(Saved entries)
____

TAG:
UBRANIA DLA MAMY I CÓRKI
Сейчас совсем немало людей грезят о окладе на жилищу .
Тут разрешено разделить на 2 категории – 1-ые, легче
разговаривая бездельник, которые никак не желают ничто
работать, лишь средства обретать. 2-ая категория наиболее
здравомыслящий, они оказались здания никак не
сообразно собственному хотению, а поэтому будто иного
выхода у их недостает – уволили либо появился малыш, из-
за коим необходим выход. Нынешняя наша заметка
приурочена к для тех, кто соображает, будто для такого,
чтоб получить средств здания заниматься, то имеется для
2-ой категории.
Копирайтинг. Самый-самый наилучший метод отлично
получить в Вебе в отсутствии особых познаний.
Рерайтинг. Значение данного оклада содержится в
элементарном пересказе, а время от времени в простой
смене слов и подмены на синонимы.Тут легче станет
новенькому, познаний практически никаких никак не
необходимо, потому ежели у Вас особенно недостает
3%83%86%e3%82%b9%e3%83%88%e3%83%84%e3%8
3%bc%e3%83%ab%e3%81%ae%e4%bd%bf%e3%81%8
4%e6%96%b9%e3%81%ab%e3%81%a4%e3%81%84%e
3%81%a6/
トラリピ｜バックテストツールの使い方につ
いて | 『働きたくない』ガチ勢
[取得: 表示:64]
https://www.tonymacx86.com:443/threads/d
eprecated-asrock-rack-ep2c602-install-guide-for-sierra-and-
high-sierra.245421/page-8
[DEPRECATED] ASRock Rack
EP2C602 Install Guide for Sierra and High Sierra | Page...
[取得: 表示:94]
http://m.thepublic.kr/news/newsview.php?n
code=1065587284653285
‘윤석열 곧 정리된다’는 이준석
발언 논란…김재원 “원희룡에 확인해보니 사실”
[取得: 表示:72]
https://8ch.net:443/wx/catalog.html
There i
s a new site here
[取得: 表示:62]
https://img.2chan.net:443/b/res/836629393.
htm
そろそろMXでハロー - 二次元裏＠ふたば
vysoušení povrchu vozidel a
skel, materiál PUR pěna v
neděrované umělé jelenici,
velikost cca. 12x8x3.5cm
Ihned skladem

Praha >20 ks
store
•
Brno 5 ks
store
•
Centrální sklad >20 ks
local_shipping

____

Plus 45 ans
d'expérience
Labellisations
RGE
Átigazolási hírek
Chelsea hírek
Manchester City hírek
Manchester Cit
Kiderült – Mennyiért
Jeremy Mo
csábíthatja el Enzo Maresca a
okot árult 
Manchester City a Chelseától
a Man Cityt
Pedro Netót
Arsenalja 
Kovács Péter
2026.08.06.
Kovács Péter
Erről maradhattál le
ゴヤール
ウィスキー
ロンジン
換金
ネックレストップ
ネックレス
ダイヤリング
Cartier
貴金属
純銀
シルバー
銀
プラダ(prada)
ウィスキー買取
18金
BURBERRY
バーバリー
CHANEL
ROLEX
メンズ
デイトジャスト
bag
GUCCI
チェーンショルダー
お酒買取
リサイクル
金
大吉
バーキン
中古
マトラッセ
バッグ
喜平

____

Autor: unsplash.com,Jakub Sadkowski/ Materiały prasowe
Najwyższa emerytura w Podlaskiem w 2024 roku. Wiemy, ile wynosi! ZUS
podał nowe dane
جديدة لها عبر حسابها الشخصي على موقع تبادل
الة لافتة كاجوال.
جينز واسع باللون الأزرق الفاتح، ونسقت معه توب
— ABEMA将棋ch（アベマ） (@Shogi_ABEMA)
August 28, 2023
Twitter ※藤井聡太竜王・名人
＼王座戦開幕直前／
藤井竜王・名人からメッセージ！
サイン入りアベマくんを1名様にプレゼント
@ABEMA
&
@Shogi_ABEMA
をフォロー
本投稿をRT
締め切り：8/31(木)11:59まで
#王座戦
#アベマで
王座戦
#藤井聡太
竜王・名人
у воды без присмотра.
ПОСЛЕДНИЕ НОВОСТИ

____

> Action item: Wherever a line in the data above contains the word "hírek", copy that line.

> Response:
Átigazolási hírek
Chelsea hírek
Manchester City hírek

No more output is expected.